→ What to work on
The "Rendered at 1275 by 2100 pixels." line through the end of the listing below is what to set down, word for word, and nothing else.

→ Supplied records
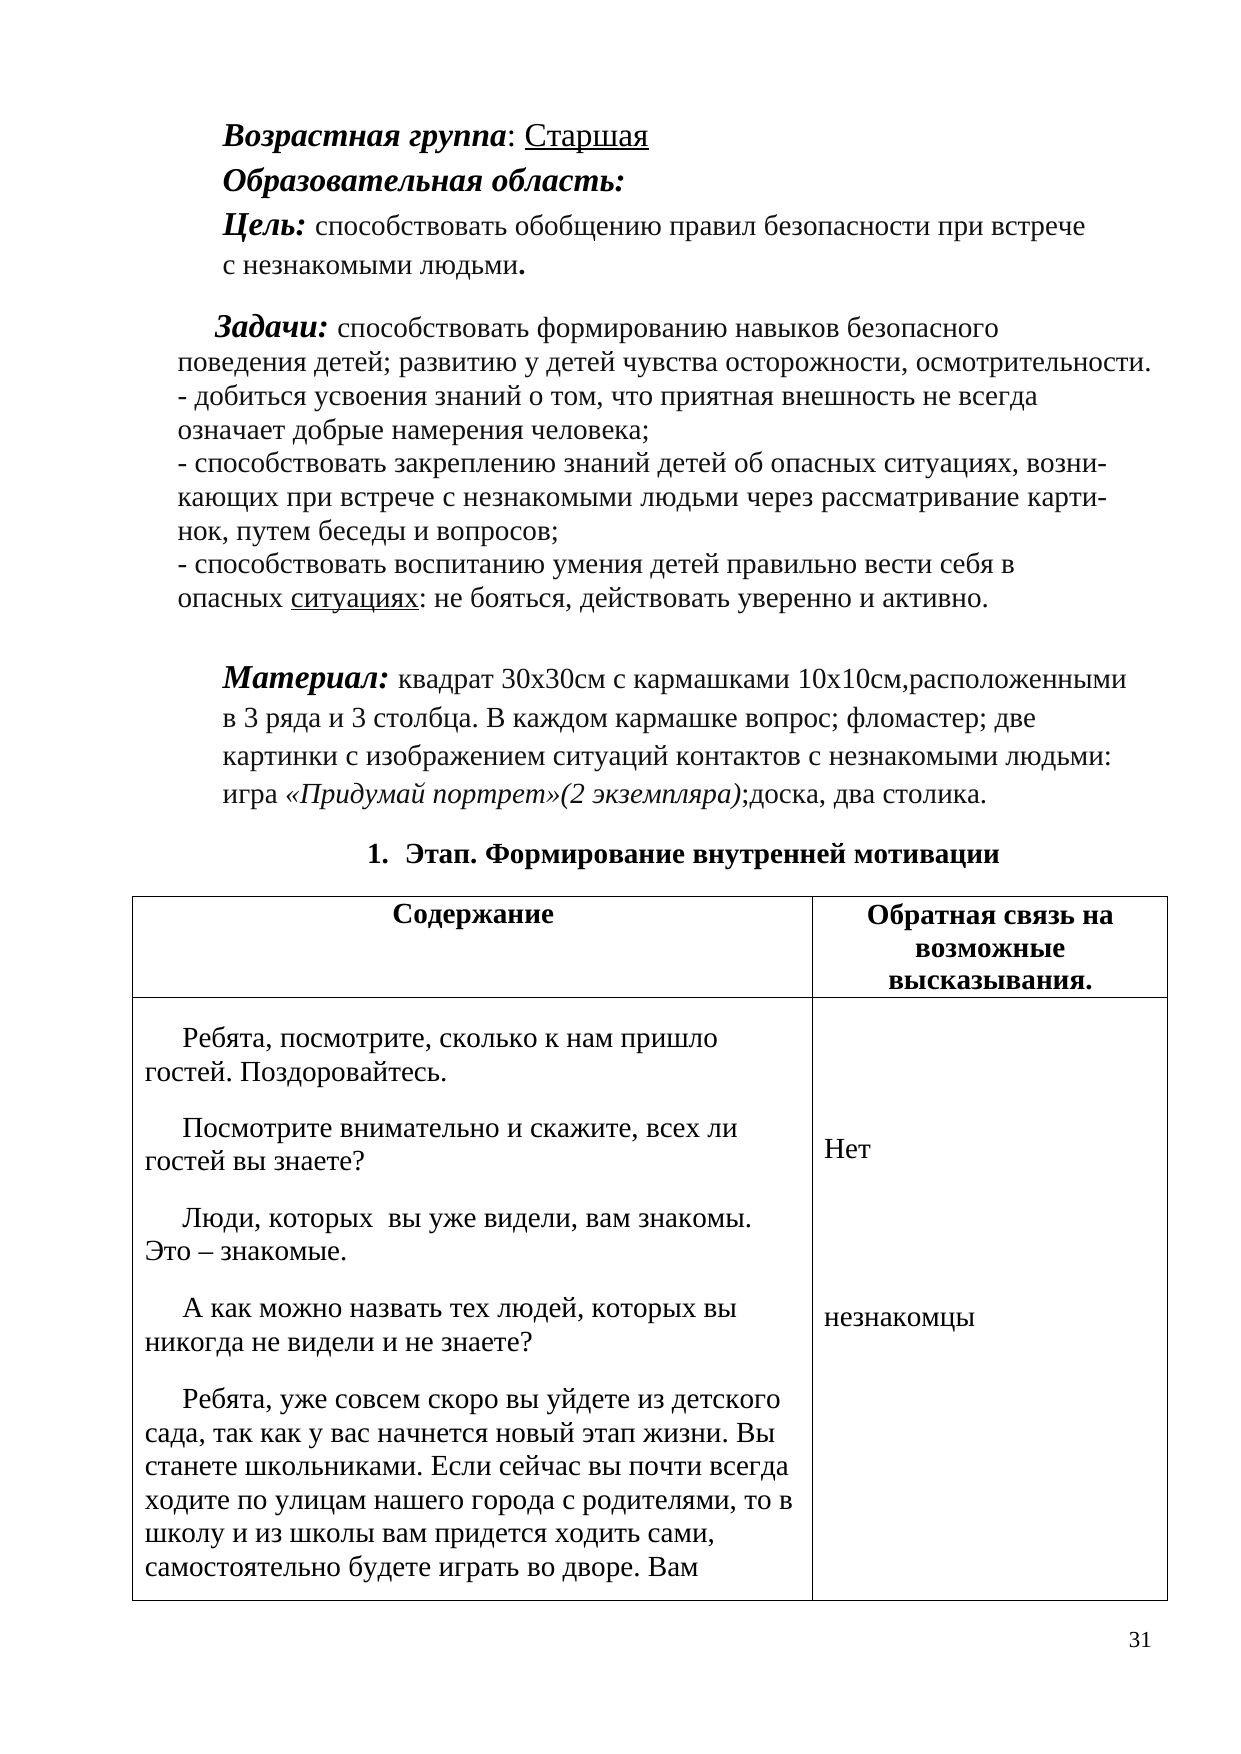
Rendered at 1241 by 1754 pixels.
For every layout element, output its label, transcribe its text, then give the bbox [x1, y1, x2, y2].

text Цель: способствовать обобщению правил безопасности при встрече с незнакомыми людьми. [222, 204, 1089, 280]
text Задачи: способствовать формированию навыков безопасного [215, 307, 1180, 345]
table_header Содержание [133, 897, 812, 997]
text Возрастная группа: Старшая [222, 115, 1180, 153]
list способствовать воспитанию умения детей правильно вести себя в опасных ситуациях: не бояться, действовать уверенно и активно. [177, 546, 1016, 613]
table_header Обратная связь на возможные высказывания. [813, 897, 1167, 997]
text Материал: квадрат 30х30см с кармашками 10х10см,расположенными в 3 ряда и 3 столбца. В каждом кармашке вопрос; фломастер; две картинки с изображением ситуаций контактов с незнакомыми людьми: [222, 658, 1148, 772]
list добиться усвоения знаний о том, что приятная внешность не всегда означает добрые намерения человека; [177, 378, 1038, 446]
text Образовательная область: [222, 160, 1180, 198]
text игра «Придумай портрет»(2 экземпляра);доска, два столика. [222, 776, 1180, 810]
list способствовать закреплению знаний детей об опасных ситуациях, возни- кающих при встрече с незнакомыми людьми через рассматривание карти- нок, путем беседы и вопросов; [177, 446, 1108, 546]
table_cell Ребята, посмотрите, сколько к нам пришло гостей. Поздоровайтесь. Посмотрите внимательно и скажите, всех ли гостей вы знаете? Люди, которых вы уже видели, вам знакомы. Это – знакомые. А как можно назвать тех людей, которых вы никогда не видели и не знаете? Ребята, уже совсем скоро вы уйдете из детского сада, так как у вас начнется новый этап жизни. Вы станете школьниками. Если сейчас вы почти всегда ходите по улицам нашего города с родителями, то в школу и из школы вам придется ходить сами, самостоятельно будете играть во дворе. Вам [133, 998, 812, 1600]
text поведения детей; развитию у детей чувства осторожности, осмотрительности. [177, 345, 1180, 378]
list Этап. Формирование внутренней мотивации [367, 836, 1180, 870]
table_cell Нет незнакомцы [813, 998, 1167, 1600]
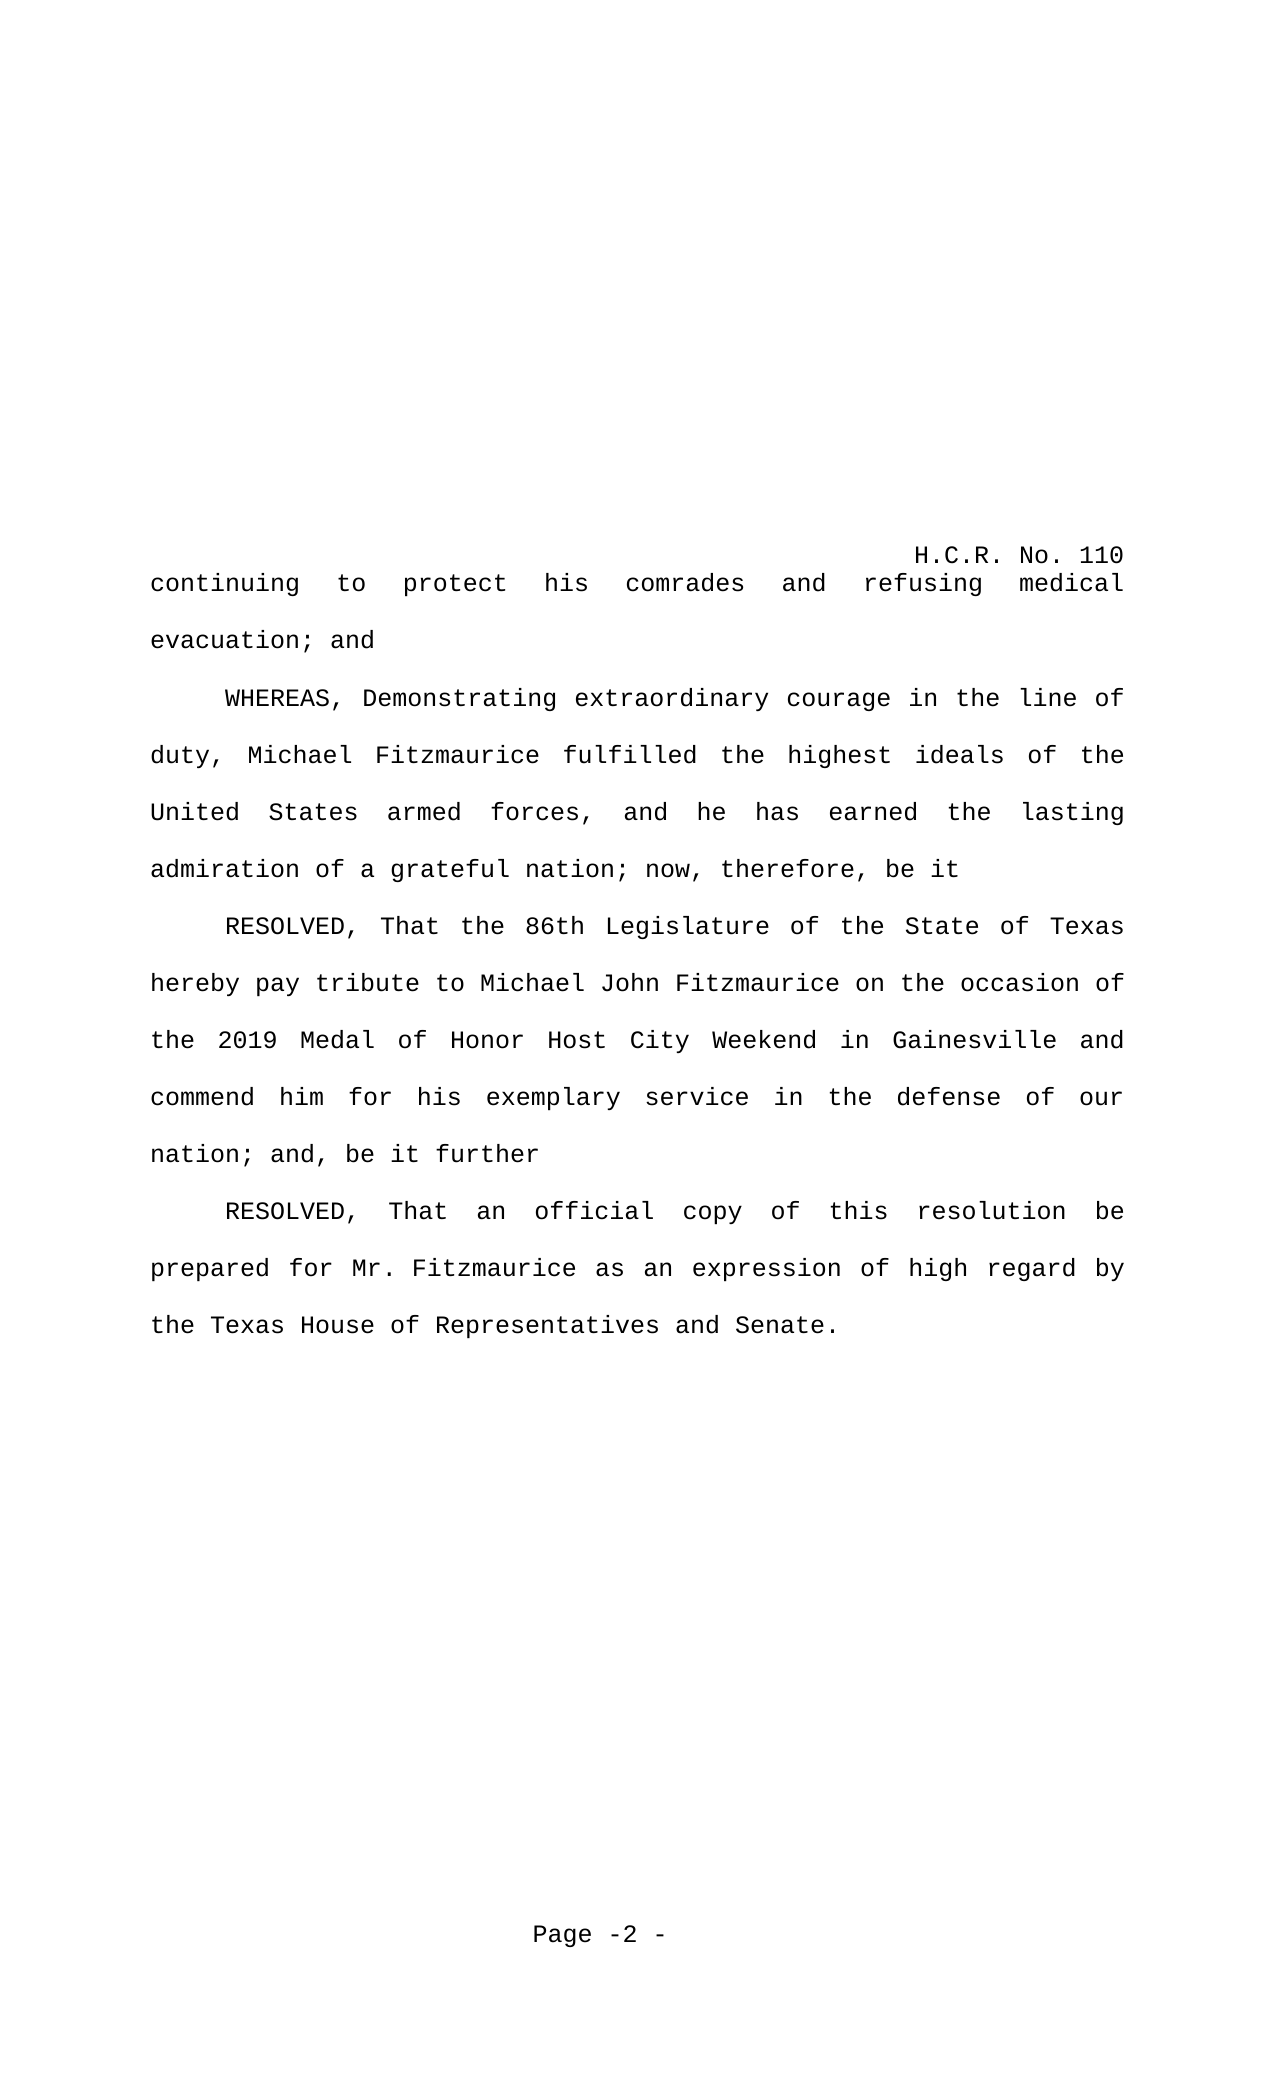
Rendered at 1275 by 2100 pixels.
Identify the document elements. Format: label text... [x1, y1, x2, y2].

→ Result of this exercise
Rendered at 1275 by 2100 pixels.
Identify the document elements. Format: label text... [x1, y1, x2, y2].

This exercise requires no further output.